In the entrance building before going into the open-air museum, the”Bad Bridget” exhibition told the stories of thousands of women who left Ireland for North America between 1838 and 1918, many of whom found themselves in trouble and struggling to survive.  Very touching and heart breaking as well.  (This may be a temporary exhibition… check with https://www.ulsteramericanfolkpark.org/ to see what’s on when you go.

 


The demonstrations that take place showcase the day-to-day tasks and skills of those who lived in the era such as blacksmithing, candle-dipping, embroidery, spinning, printing and open hearth cooking.

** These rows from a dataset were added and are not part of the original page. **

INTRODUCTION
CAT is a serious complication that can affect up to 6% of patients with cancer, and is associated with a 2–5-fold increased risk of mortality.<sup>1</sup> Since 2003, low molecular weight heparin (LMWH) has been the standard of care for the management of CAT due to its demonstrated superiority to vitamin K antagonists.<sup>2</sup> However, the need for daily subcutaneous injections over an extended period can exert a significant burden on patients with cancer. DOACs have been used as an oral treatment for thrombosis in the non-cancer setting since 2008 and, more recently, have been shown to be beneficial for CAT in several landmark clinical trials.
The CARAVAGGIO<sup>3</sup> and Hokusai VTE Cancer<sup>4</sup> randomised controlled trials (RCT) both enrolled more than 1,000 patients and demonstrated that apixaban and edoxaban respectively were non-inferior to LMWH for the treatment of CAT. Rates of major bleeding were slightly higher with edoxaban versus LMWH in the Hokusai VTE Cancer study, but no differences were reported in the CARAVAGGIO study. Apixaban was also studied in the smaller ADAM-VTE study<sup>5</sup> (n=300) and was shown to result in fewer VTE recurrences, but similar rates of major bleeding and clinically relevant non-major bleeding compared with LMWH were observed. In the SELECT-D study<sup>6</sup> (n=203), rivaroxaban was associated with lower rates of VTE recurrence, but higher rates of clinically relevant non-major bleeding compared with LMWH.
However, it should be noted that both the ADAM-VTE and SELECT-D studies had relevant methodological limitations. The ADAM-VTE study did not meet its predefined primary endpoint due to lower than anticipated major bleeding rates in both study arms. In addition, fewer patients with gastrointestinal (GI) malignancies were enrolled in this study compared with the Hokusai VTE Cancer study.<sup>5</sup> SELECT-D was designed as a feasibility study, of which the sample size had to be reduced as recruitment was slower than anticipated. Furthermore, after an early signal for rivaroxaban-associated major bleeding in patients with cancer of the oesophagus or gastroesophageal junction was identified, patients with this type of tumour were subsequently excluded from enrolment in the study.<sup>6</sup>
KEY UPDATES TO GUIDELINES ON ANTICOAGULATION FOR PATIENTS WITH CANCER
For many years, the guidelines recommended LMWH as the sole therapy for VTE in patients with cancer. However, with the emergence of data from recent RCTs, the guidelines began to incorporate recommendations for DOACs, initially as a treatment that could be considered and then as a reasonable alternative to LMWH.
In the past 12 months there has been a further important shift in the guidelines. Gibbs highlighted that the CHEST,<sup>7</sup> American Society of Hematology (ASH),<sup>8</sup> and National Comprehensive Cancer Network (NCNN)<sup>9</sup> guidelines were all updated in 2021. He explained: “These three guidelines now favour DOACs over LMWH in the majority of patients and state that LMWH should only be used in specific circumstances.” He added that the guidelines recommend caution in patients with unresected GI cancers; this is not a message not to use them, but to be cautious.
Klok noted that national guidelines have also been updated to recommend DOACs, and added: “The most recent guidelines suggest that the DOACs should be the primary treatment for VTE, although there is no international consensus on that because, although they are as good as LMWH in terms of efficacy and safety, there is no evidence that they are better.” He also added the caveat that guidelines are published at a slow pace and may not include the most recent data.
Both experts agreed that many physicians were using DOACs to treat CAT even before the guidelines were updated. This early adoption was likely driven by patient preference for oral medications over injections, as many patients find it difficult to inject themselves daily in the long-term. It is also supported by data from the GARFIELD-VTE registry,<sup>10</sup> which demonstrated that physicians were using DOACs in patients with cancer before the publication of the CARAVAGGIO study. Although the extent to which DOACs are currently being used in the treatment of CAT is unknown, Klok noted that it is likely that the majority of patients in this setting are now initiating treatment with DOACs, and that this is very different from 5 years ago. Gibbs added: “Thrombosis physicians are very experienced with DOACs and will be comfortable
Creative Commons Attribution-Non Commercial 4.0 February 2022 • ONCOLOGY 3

 We learned that there are not too many windows in these single room houses that date from the 1790’s.  The reason was what was referred to as the “daylight robbery tax” -  taxes imposed according to the number of windows you have in a house.  In such a house as this, between 2-14 people would live.  Turf (peat) would burn in the fireplace. 

 




     Old World   The Old World region includes whole streets of original houses, an original printing press, a bank, an old police barracks, the old Castletown National School, and two churches. Central to this region is the boyhood home of Thomas Mellon, judge and founder of the Pittsburgh banking dynasty.   Some of the two-up, two-down houses in one of the reconstructed streets in the park were transported, in their entirety, from Sandy Row, off the Donegall Road in Belfast, and other buildings have been transported from elsewhere in the province.

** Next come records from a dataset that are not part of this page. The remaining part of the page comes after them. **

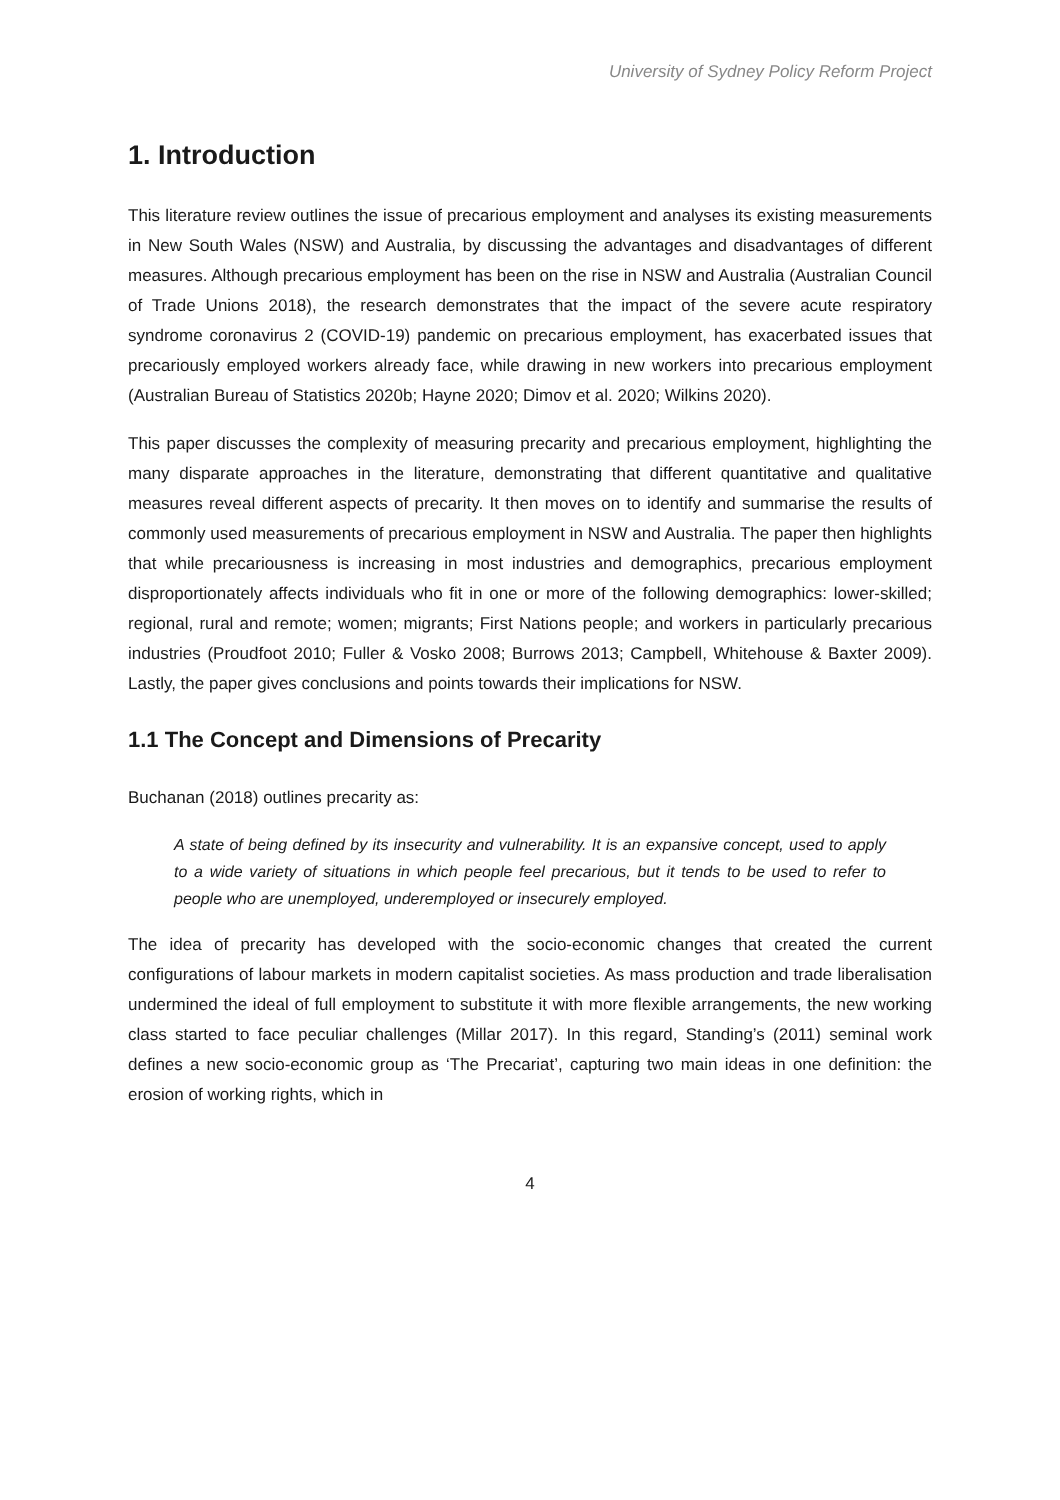University of Sydney Policy Reform Project
1. Introduction
This literature review outlines the issue of precarious employment and analyses its existing measurements in New South Wales (NSW) and Australia, by discussing the advantages and disadvantages of different measures. Although precarious employment has been on the rise in NSW and Australia (Australian Council of Trade Unions 2018), the research demonstrates that the impact of the severe acute respiratory syndrome coronavirus 2 (COVID-19) pandemic on precarious employment, has exacerbated issues that precariously employed workers already face, while drawing in new workers into precarious employment (Australian Bureau of Statistics 2020b; Hayne 2020; Dimov et al. 2020; Wilkins 2020).
This paper discusses the complexity of measuring precarity and precarious employment, highlighting the many disparate approaches in the literature, demonstrating that different quantitative and qualitative measures reveal different aspects of precarity. It then moves on to identify and summarise the results of commonly used measurements of precarious employment in NSW and Australia. The paper then highlights that while precariousness is increasing in most industries and demographics, precarious employment disproportionately affects individuals who fit in one or more of the following demographics: lower-skilled; regional, rural and remote; women; migrants; First Nations people; and workers in particularly precarious industries (Proudfoot 2010; Fuller & Vosko 2008; Burrows 2013; Campbell, Whitehouse & Baxter 2009). Lastly, the paper gives conclusions and points towards their implications for NSW.
1.1 The Concept and Dimensions of Precarity
Buchanan (2018) outlines precarity as:
A state of being defined by its insecurity and vulnerability. It is an expansive concept, used to apply to a wide variety of situations in which people feel precarious, but it tends to be used to refer to people who are unemployed, underemployed or insecurely employed.
The idea of precarity has developed with the socio-economic changes that created the current configurations of labour markets in modern capitalist societies. As mass production and trade liberalisation undermined the ideal of full employment to substitute it with more flexible arrangements, the new working class started to face peculiar challenges (Millar 2017). In this regard, Standing’s (2011) seminal work defines a new socio-economic group as ‘The Precariat’, capturing two main ideas in one definition: the erosion of working rights, which in
4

New World Linking the Old and New World sections of the park is the Ship and Dockside gallery, which includes the Brig Union, a full-size replica of an immigrant sailing ship.  Docents in the ship explained at non-privileged passengers slept 4 to a berth. 




 

Other more privileged passengers had a bit more room…

 

 


The historic atmosphere of this park continues in the New World area, which features a recreated old American street with original interiors of stores…. And a reminder that the forebears of the Mellon Bank family were part of the great immigrant story.

 


 

June 1 - it’s been great traveling in Northern Ireland with my sister-in-law, Kimbro Keck, and her husband Michael Gray. We had a wonderful final evening at the Fitzwilliam hotel in Belfast. Kimbro and Michael headed in their trusty station wagon to catch the car ferry back to Scotland, with a long drive back to London from there. We saw an astounding variety of landscape, wonderful castles and buildings, and learned a lot about Iron Age, medieval, and current Northern Ireland history. In the background as they depart our hotel you can see the Assembly Building, built in 1905 in the Gothic style, and opened by the Duke of Argyll. It is dominated by a 130-foot high clock tower, which contains Belfast's only peal of 12 bells. It is home to the General Assembly of the Presbyterian Church in Ireland.



 June 1 - Pippi and I are on the train from Belfast to Dublin, looking forward to a few wind-down days before we leave Ireland.